The following are the three main stages often followed during money laundering.

  1. Placement of cash or cash equivalents into a financial system.
  2. Movement of funds to different designated accounts. Usually, these are accounts that may not be directly related to the launderer’s known bank accounts, such as futures account. The funds are also usually transferred in a manner that the source remains obscure. One example is transferring it to smaller bank accounts in portions that the system regulators cannot flag off as suspicious activity”.
  3. The reintroduction of the laundered funds back into the economy. The aim is to bring back the money to circulation in such a manner that it now appears that the owner of the funds obtained it through legitimate means.
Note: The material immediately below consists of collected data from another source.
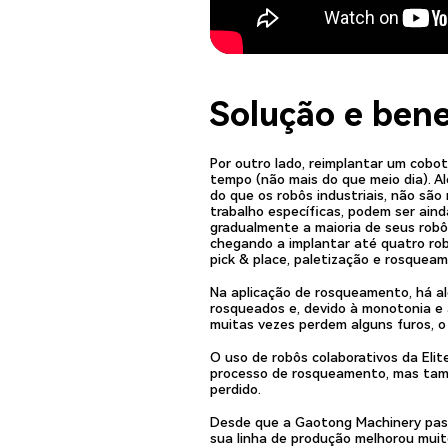
Solução e bene
Por outro lado, reimplantar um cobo
tempo (não mais do que meio dia). Al
do que os robôs industriais, não são
trabalho específicas, podem ser aind
gradualmente a maioria de seus robôs 
chegando a implantar até quatro rob
pick & place, paletização e rosquea
Na aplicação de rosqueamento, há a
rosqueados e, devido à monotonia e 
muitas vezes perdem alguns furos, o
O uso de robôs colaborativos da Eli
processo de rosqueamento, mas tamb
perdido.
Desde que a Gaotong Machinery passo
sua linha de produção melhorou muito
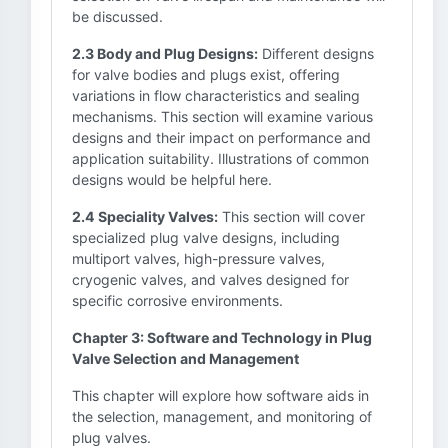
be discussed.
2.3 Body and Plug Designs:
Different designs
for valve bodies and plugs exist, offering
variations in flow characteristics and sealing
mechanisms. This section will examine various
designs and their impact on performance and
application suitability. Illustrations of common
designs would be helpful here.
2.4 Speciality Valves:
This section will cover
specialized plug valve designs, including
multiport valves, high-pressure valves,
cryogenic valves, and valves designed for
specific corrosive environments.
Chapter 3: Software and Technology in Plug
Valve Selection and Management
This chapter will explore how software aids in
the selection, management, and monitoring of
plug valves.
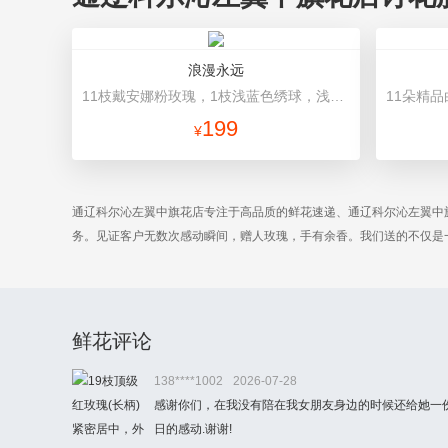
浪漫永远
11枝戴安娜粉玫瑰，1枝浅蓝色绣球，浅紫洋桔梗、栀子叶搭配 浅紫香芋紫平面纸，蓝白条纹缎带
199
¥
通辽科尔沁左翼中旗花店专注于高品质的鲜花速递、通辽科尔沁左翼中
务。见证客户无数次感动瞬间，赠人玫瑰，手有余香。我们送的不仅是
鲜花评论
138****1002
2026-07-28
感谢你们，在我没有陪在我女朋友身边的时候还给她一
日的感动.谢谢!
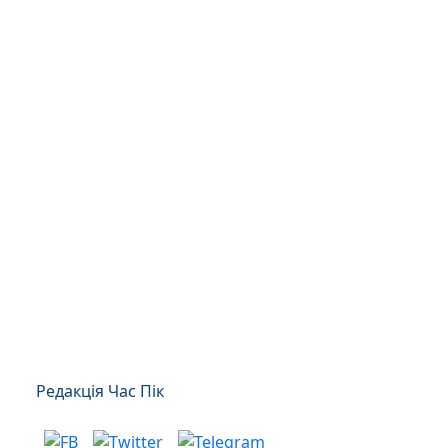
Редакція Час Пік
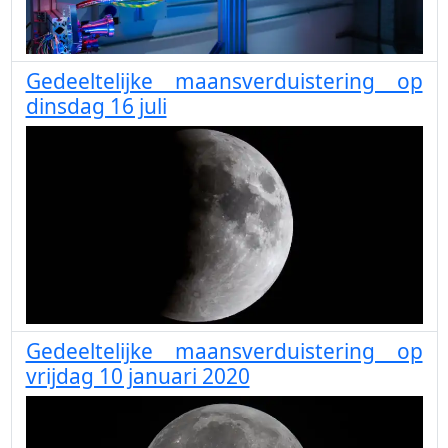
Gedeeltelijke maansverduistering op
dinsdag 16 juli
Gedeeltelijke maansverduistering op
vrijdag 10 januari 2020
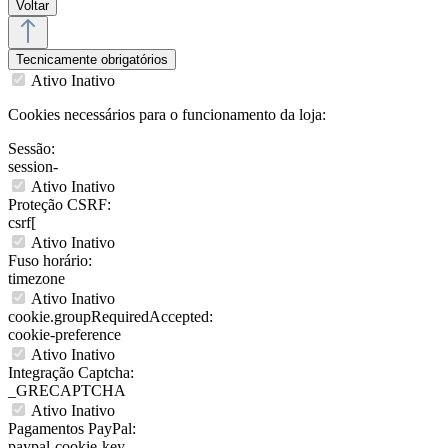
Voltar
Tecnicamente obrigatórios
Ativo
Inativo
Cookies necessários para o funcionamento da loja:
Sessão:
session-
Ativo
Inativo
Proteção CSRF:
csrf[
Ativo
Inativo
Fuso horário:
timezone
Ativo
Inativo
cookie.groupRequiredAccepted:
cookie-preference
Ativo
Inativo
Integração Captcha:
_GRECAPTCHA
Ativo
Inativo
Pagamentos PayPal:
paypal-cookie-key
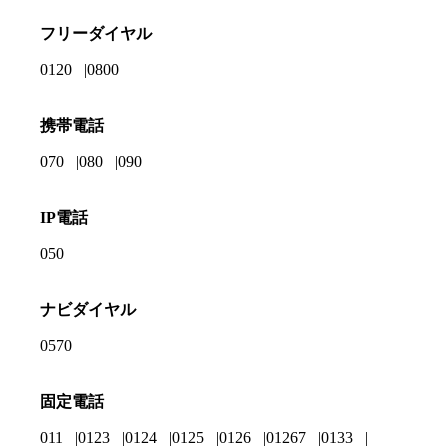
フリーダイヤル
0120
0800
携帯電話
070
080
090
IP電話
050
ナビダイヤル
0570
固定電話
011
0123
0124
0125
0126
01267
0133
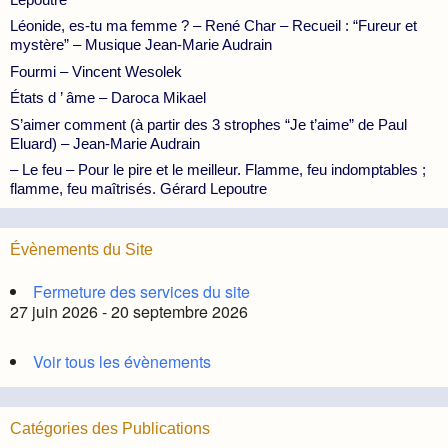
Léonide, es-tu ma femme ? – René Char – Recueil : “Fureur et
mystère” – Musique Jean-Marie Audrain
Fourmi – Vincent Wesolek
États d ’ âme – Daroca Mikael
S’aimer comment (à partir des 3 strophes “Je t’aime” de Paul
Eluard) – Jean-Marie Audrain
– Le feu – Pour le pire et le meilleur. Flamme, feu indomptables ;
flamme, feu maîtrisés. Gérard Lepoutre
Évènements du Site
Fermeture des services du site
27 juin 2026 - 20 septembre 2026
Voir tous les évènements
Catégories des Publications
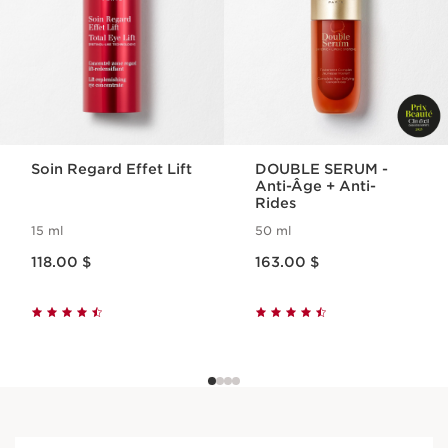
Soin Regard Effet Lift
DOUBLE SERUM -
Anti-Âge + Anti-
Rides
15 ml
50 ml
Nouveau prix 118.00 $
Nouveau prix 163.00 $
118.00 $
163.00 $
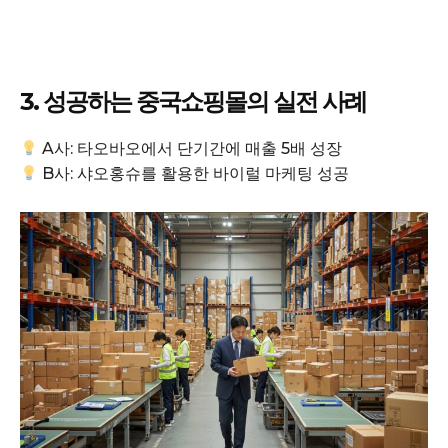
3. 성공하는 중국쇼핑몰의 실전 사례
A사: 타오바오에서 단기간에 매출 5배 성장
B사: 샤오홍슈를 활용한 바이럴 마케팅 성공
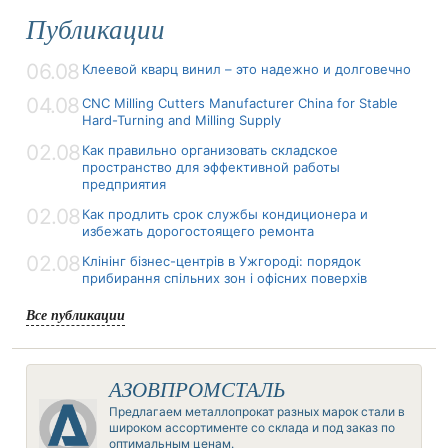
Публикации
06.08
Клеевой кварц винил – это надежно и долговечно
04.08
CNC Milling Cutters Manufacturer China for Stable
Hard-Turning and Milling Supply
02.08
Как правильно организовать складское
пространство для эффективной работы
предприятия
02.08
Как продлить срок службы кондиционера и
избежать дорогостоящего ремонта
02.08
Клінінг бізнес-центрів в Ужгороді: порядок
прибирання спільних зон і офісних поверхів
Все публикации
АЗОВПРОМСТАЛЬ
Предлагаем металлопрокат разных марок стали в
широком ассортименте со склада и под заказ по
оптимальным ценам.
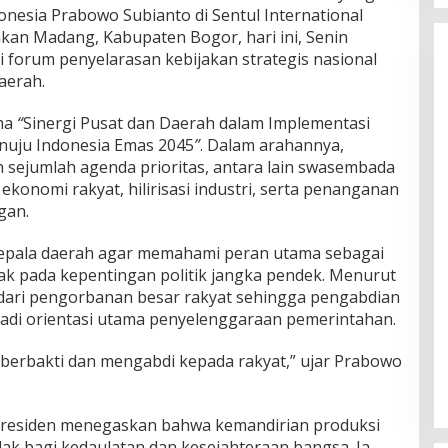
onesia Prabowo Subianto di Sentul International
akan Madang, Kabupaten Bogor, hari ini, Senin
di forum penyelarasan kebijakan strategis nasional
aerah.
ma
“
Sinergi Pusat dan Daerah dalam Implementasi
nuju Indonesia Emas 2045
”
. Dalam arahannya,
sejumlah agenda prioritas, antara lain swasembada
konomi rakyat, hilirisasi industri, serta penanganan
gan.
epala daerah agar memahami peran utama sebagai
bak pada kepentingan politik jangka pendek. Menurut
 dari pengorbanan besar rakyat sehingga pengabdian
adi orientasi utama penyelenggaraan pemerintahan.
 berbakti dan mengabdi kepada rakyat,” ujar Prabowo
Presiden menegaskan bahwa kemandirian produksi
k bagi kedaulatan dan kesejahteraan bangsa. Ia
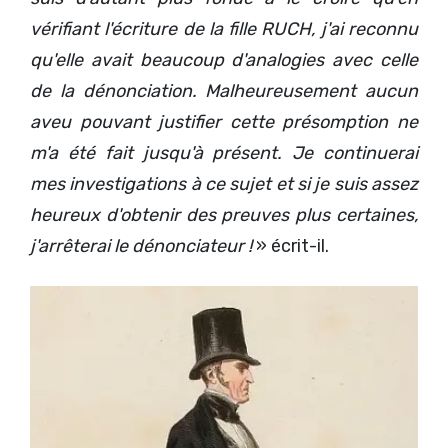
vérifiant l'écriture de la fille RUCH, j'ai reconnu
qu'elle avait beaucoup d'analogies avec celle
de la dénonciation. Malheureusement aucun
aveu pouvant justifier cette présomption ne
m'a été fait jusqu'à présent. Je continuerai
mes investigations à ce sujet et si je suis assez
heureux d'obtenir des preuves plus certaines,
j'arrêterai le dénonciateur !
» écrit-il.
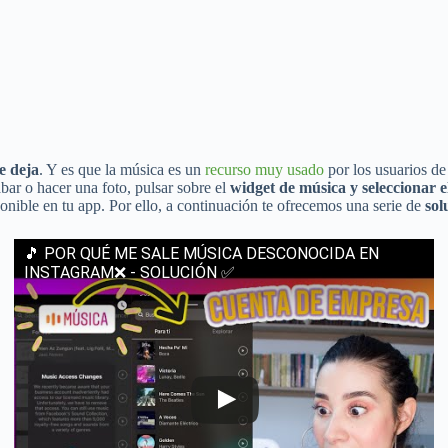
e deja
. Y es que la música es un
recurso muy usado
por los usuarios de
abar o hacer una foto, pulsar sobre el
widget de música y seleccionar e
onible en tu app. Por ello, a continuación te ofrecemos una serie de
sol
🎵 POR QUÉ ME SALE MÚSICA DESCONOCIDA EN
INSTAGRAM❌ - SOLUCIÓN ✅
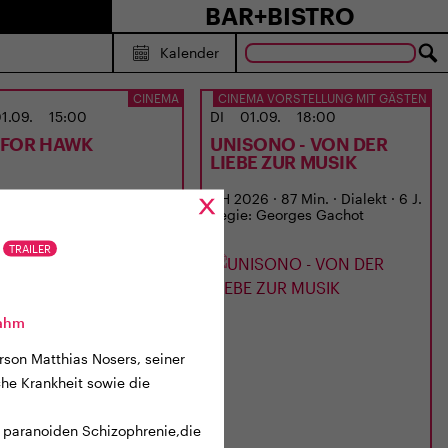
BAR+BISTRO
Kalender
CINEMA
CINEMA VORSTELLUNG MIT GÄSTEN
1.09.
15:00
DI
01.09.
18:00
S FOR HAWK
UNISONO - VON DER
LIEBE ZUR MUSIK
6 · 120 Min. · E/df · 12 J.
CH 2026 · 87 Min. · Dialekt · 6 J.
: Philippa Lowthorpe
Regie: Georges Gachot
TRAILER
Rahm
rson Matthias Nosers, seiner
che Krankheit sowie die
er paranoiden Schizophrenie,die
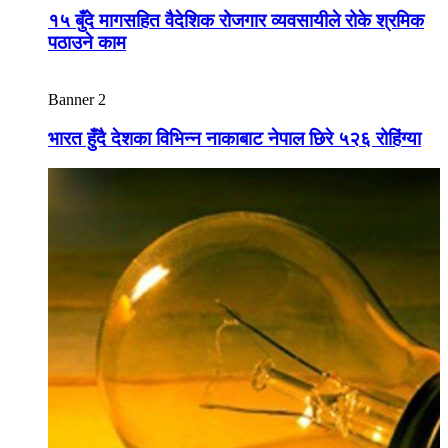
१५ बुँदे मागसहित वैदेशिक रोजगार व्यवसायीले रोके श्रमिक
पठाउने काम
Banner 2
भारत हुँदै देशका विभिन्न नाकाबाट नेपाल छिरे ५२६ रोहिंग्या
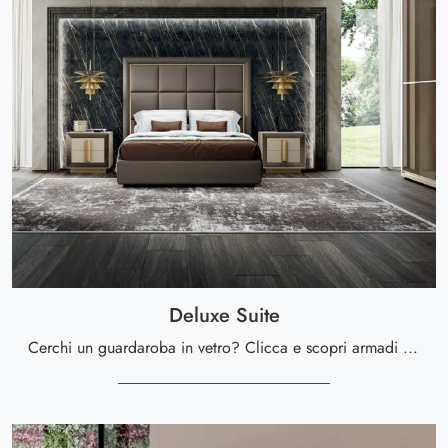
Deluxe Suite
Cerchi un guardaroba in vetro? Clicca e scopri armadi a muro con ante scorrevoli di Spar.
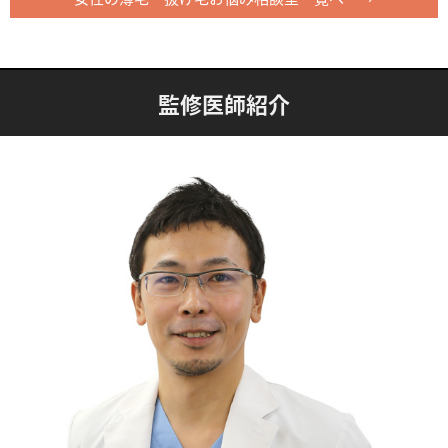
監修医師紹介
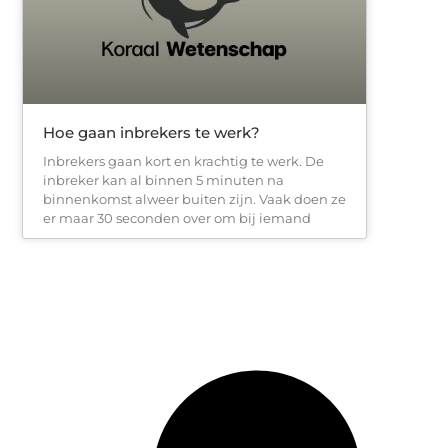
Hoe gaan inbrekers te werk?
Inbrekers gaan kort en krachtig te werk. De
inbreker kan al binnen 5 minuten na
binnenkomst alweer buiten zijn. Vaak doen ze
er maar 30 seconden over om bij iemand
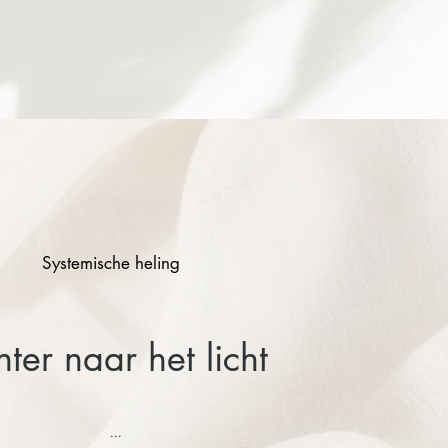
Systemische heling
hter naar het licht
...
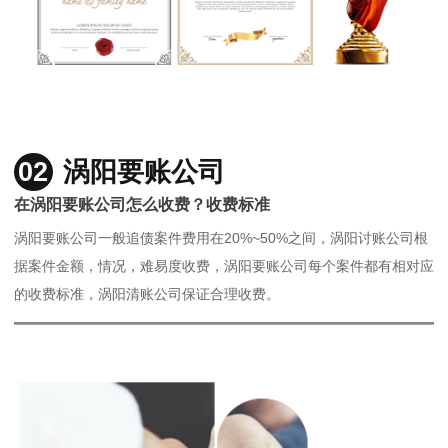
02
涡阳要账公司
在涡阳要账公司怎么收费？收费标准
涡阳要账公司一般追债案件费用在20%~50%之间，涡阳讨账公司根
据案件金额，情况，难易度收费，涡阳要账公司每个案件都有相对应
的收费标准，涡阳清账公司保证合理收费。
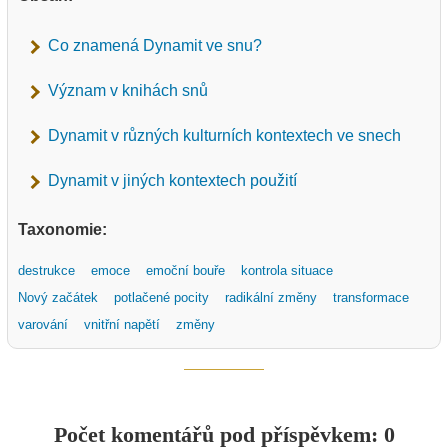
Co znamená Dynamit ve snu?
Význam v knihách snů
Dynamit v různých kulturních kontextech ve snech
Dynamit v jiných kontextech použití
Taxonomie:
destrukce
emoce
emoční bouře
kontrola situace
Nový začátek
potlačené pocity
radikální změny
transformace
varování
vnitřní napětí
změny
Počet komentářů pod příspěvkem: 0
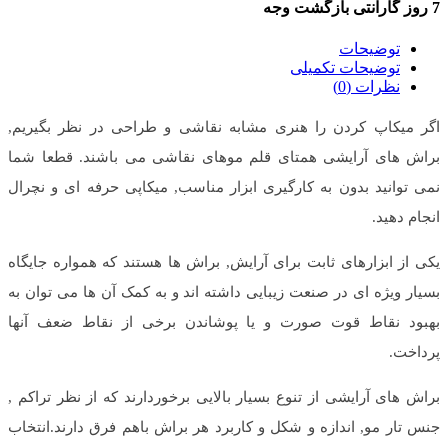
7 روز گارانتی بازگشت وجه
توضیحات
توضیحات تکمیلی
نظرات (0)
اگر میکاپ کردن را هنری مشابه نقاشی و طراحی در نظر بگیریم,
براش های آرایشی همتای قلم موهای نقاشی می باشند. قطعا شما
نمی توانید بدون به کارگیری ابزار مناسب, میکاپی حرفه ای و نچرال
انجام دهید.
یکی از ابزارهای ثابت برای آرایش, براش ها هستند که همواره جایگاه
بسیار ویژه ای در صنعت زیبایی داشته اند و به کمک آن ها می توان به
بهبود نقاط قوت صورت و یا پوشاندن برخی از نقاط ضعف آنها
پرداخت.
براش های آرایشی از تنوع بسیار بالایی برخوردارند که از نظر تراکم ,
جنس تار مو, اندازه و شکل و کاربرد هر براش باهم فرق دارند.انتخاب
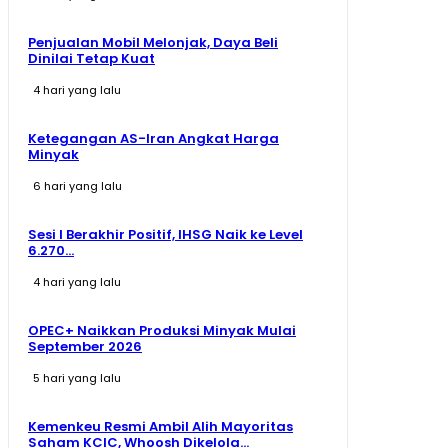
Penjualan Mobil Melonjak, Daya Beli
Dinilai Tetap Kuat
4 hari yang lalu
Ketegangan AS-Iran Angkat Harga
Minyak
6 hari yang lalu
Sesi I Berakhir Positif, IHSG Naik ke Level
6.270...
4 hari yang lalu
OPEC+ Naikkan Produksi Minyak Mulai
September 2026
5 hari yang lalu
Kemenkeu Resmi Ambil Alih Mayoritas
Saham KCIC, Whoosh Dikelola...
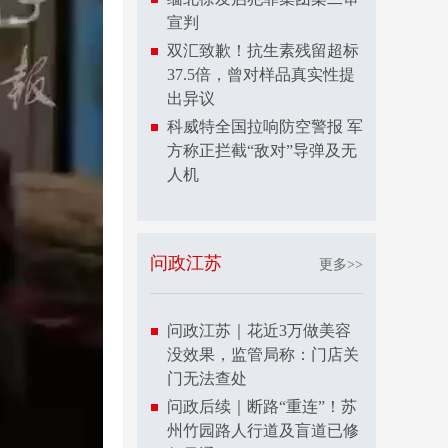
宣判
双汇致歉！抗生素残留超标
37.5倍，曾对样品真实性提
出异议
科威特全国拉响防空警报 军
方称正拦截“敌对”导弹及无
人机
问政江苏
更多>>
问政江苏｜花近3万做美容
没效果，监管局称：门店关
门无法查处
问政后续｜断路“重连”！苏
州竹园路人行道及盲道已修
A classic example of money laundering is smuggling drugs, laundering the proceeds through a bank and then investing the funds in a real estate development. Evidently, the money is put to good use, though its origin remains suspicious.

TDS Anti Money laundering policy

One of the industries that’s prone to money laundering is the cryptocurrency trading industry. One reason why launderers of illicit funds prefer such trading accounts is due to the inadequate regulations normally imposed on such accounts.   But if you are looking for the safest platform to trade your cryptocurrency, look no further than TDS Capital Group.   As a security measure against money laundering, we normally redirects funds withdrawals to the remittance source.

This platform abides by the United Kingdom’s Joint Money-Laundering Steering-Group. This group works under the umbrella of the Financial-Action Task-Force (FATF), an intergovernmental agency tasked with preventing money laundering, of which UK is part.

The following are some of the policies adopted by TDS Capital through which the platform tries to combat money laundering.

  1. Requiring valid identification from their clients.
  2. Maintaining crucial records such as records on clients’ identification
  3. .Establishing whether their clients are suspected terrorists or not. This is done by checking their credentials against the international terrorists watch list.
  4. Making clients aware their information could be used to have them verify their identity. A dishonest client will object to such requests.
  5. Carefully tracking money movements.
  6. Not accepting cash or any other forms of third-party transactions.

TDS Capital Group is also cognizance of and has implemented all the requirements by the International Anti-money Laundering to have financial institutions track and monitor the movements of funds within their systems.

According to the International Anti-money Laundering, financial institutions should employ mechanisms for deterring, detecting, flagging and reporting any suspicious money movements.